Tarefa A →
Traduza para inglês esta frase da notícia sobre a EasyJet nos Açores: «O diretor ibérico da EasyJet referiu que os bilhetes serão postos à venda na página online da companhia aérea a partir desta quarta-feira, com um preço de 32,49 euros por viagem.»
Tarefa B →
Retome a notícia sobre os voos da EasyJet e da Ryanair para os Açores logo a seguir à última frase apresentada.

Texto de origem →

::::

A EasyJet começa a voar entre Ponta Delgada e Lisboa a 29 de março, com três voos semanais e bilhetes a partir de 32,49 euros, anunciou esta terça-feira o diretor ibérico da companhia aérea de baixo custo.

«A EasyJet vai começar a voar dia 29 de março num avião A320, inicialmente com três frequências por semana, terça, quinta e domingo, com uma quarta frequência a partir de junho e estamos a ver já a partir da temporada de inverno ver outros destinos», afirmou Javier Gandara, na apresentação, em Ponta Delgada, da operação da transportadora aérea nos Açores, citado pela Lusa.

O diretor ibérico da EasyJet referiu que os bilhetes serão postos à venda na página online da companhia aérea a partir desta quarta-feira, com um preço de 32,49 euros por viagem.

A 31 de outubro, o Instituto Nacional da Aviação Civil (INAC) informou todas as operadoras aéreas de que o Governo pretendia liberalizar, com efeitos operacionais no verão IATA 2015, o transporte aéreo entre a ilha Terceira e o território continental, bem como entre Ponta Delgada (Aeroporto João Paulo II) e o território continental, ou seja, as rotas Lisboa/Ponta Delgada/Lisboa, Lisboa/Terceira/Lisboa, Porto/Ponta Delgada/Porto e Porto/Terceira/Porto.

Também a companhia aérea de baixo custo Ryanair anunciou, na passada sexta-feira, que começa a voar para os Açores a partir de 01 de abril, disponibilizando viagens entre Ponta Delgada, Lisboa, Porto e Londres, num total de 20 voos semanais.

::::

Extrato de linhas →
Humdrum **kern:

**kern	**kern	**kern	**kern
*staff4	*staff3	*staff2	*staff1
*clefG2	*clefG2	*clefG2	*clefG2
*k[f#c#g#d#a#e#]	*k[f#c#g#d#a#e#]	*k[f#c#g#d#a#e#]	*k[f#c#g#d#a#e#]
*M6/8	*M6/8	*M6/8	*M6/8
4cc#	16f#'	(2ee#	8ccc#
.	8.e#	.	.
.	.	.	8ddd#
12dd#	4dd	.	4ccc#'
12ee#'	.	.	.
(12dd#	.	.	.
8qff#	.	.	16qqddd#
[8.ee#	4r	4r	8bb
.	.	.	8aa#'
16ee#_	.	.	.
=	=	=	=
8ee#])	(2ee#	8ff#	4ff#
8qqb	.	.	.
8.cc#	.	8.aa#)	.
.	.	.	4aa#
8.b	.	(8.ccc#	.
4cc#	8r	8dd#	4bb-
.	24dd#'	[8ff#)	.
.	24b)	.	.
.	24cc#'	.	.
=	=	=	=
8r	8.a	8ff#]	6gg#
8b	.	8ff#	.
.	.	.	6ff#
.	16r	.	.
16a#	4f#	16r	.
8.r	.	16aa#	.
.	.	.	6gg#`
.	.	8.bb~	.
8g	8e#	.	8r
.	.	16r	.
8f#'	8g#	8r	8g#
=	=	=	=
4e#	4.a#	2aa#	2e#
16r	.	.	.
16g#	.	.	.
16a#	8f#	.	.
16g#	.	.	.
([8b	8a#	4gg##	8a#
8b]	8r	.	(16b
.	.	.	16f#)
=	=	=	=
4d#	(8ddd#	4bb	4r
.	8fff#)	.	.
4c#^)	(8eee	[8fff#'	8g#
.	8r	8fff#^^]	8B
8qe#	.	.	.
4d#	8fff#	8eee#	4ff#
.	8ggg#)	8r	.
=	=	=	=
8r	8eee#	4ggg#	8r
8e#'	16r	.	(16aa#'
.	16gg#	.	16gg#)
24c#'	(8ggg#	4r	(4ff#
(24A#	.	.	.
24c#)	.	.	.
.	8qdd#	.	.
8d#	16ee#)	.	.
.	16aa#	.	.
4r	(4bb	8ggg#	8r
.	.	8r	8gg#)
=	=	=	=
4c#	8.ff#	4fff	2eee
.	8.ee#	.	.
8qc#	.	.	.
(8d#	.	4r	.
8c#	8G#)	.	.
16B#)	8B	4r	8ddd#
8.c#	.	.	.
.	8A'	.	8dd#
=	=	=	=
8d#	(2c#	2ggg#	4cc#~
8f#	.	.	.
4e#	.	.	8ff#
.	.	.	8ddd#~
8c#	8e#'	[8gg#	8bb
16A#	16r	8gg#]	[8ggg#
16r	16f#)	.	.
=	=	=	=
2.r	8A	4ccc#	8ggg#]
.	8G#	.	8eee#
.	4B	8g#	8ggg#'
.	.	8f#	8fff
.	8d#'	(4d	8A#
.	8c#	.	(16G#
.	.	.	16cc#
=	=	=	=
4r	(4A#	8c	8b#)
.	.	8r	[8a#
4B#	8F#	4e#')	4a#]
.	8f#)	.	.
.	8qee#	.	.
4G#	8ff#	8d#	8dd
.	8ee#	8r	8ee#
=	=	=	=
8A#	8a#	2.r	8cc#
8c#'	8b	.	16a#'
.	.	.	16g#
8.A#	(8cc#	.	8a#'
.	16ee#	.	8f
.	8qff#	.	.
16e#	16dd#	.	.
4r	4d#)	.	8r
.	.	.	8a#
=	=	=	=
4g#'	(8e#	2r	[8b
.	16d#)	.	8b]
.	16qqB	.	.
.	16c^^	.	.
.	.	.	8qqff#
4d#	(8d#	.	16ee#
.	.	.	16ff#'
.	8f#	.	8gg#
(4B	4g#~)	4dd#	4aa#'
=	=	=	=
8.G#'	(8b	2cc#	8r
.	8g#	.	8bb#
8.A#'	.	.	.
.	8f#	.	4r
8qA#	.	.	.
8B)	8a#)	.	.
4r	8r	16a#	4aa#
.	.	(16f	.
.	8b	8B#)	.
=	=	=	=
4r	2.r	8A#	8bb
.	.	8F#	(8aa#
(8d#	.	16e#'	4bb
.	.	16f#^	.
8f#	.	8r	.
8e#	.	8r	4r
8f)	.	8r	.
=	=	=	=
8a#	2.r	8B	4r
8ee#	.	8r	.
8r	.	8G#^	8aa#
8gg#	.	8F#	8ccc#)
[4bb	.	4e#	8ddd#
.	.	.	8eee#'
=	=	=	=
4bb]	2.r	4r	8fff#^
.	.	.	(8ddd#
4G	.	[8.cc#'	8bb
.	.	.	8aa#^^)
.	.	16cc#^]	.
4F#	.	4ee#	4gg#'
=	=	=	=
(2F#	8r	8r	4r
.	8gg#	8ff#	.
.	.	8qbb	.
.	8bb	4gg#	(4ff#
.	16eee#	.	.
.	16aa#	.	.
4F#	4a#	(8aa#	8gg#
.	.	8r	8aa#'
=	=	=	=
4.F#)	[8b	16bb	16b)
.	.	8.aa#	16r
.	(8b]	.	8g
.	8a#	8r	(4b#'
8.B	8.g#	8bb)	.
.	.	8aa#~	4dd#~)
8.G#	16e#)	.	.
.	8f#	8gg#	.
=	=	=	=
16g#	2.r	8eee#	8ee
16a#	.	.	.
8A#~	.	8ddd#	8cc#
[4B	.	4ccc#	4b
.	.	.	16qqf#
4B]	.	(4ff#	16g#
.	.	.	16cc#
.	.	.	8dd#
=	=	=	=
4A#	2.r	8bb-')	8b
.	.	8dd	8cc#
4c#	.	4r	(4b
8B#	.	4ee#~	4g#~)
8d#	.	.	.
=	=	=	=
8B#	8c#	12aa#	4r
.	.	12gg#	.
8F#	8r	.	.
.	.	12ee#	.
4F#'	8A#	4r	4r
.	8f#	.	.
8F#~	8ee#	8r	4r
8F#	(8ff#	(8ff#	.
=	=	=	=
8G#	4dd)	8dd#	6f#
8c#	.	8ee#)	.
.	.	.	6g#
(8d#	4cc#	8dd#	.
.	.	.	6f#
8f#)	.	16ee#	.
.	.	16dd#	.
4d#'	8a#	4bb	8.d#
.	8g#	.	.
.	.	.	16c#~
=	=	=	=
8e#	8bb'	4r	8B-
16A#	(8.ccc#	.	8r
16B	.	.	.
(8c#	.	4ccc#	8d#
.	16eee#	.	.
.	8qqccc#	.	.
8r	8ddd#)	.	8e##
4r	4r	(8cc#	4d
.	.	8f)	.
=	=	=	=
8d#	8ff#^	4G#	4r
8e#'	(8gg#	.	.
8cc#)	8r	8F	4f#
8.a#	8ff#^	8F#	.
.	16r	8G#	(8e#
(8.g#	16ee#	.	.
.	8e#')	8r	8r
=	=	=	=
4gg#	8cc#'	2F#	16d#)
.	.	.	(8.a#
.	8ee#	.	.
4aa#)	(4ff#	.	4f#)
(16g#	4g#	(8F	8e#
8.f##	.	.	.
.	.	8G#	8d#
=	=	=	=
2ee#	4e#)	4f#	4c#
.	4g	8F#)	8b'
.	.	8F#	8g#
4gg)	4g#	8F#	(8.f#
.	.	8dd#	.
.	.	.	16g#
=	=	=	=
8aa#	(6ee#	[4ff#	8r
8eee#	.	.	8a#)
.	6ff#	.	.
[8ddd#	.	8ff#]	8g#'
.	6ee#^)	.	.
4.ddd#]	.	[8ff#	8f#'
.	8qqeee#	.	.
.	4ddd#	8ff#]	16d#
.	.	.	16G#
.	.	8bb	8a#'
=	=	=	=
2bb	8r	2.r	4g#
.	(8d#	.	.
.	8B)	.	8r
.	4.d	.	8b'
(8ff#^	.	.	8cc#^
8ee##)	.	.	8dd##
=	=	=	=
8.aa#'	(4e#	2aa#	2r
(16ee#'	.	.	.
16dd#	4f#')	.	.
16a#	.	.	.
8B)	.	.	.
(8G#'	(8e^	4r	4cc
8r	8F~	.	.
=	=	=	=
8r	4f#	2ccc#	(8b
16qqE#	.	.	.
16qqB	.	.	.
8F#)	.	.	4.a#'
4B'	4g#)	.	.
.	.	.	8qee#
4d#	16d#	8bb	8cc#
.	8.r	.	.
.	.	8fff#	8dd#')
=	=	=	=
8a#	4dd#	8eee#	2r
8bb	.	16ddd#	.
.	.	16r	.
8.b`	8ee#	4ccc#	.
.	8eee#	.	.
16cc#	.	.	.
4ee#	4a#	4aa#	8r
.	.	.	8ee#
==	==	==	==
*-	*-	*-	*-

::::

Sua resposta A →
EasyJet's Iberian director said that tickets will go on sale on the airline's website starting this Wednesday, at a price of 32.49 euros per trip.

Sua resposta B →
Para o secretário açoriano do Turismo e Transportes, Vitor Fraga, a entrada de novos operadores não diminui a dimensão dos desafios, antes aumenta a responsabilidade de todos, no sentido de responder com qualidade, inovação, criatividade e responsabilidade a esse potencial de crescimento da atividade turística.

O secretário de Estado das Infraestruturas, Transportes e Comunicações, Sérgio Monteiro, afirmou que antes da liberalização de duas rotas nos Açores (S. Miguel e Terceira) havia no arquipélago «uma espécie de barreira invisível e uma espécie de última barreira onde por razões de natureza social e até política não tinha sido possível transpor».

Para Sérgio Monteiro, mais que não seja por isso mesmo «já valeu a pena esse esforço começado em 2012 e continuado até agora».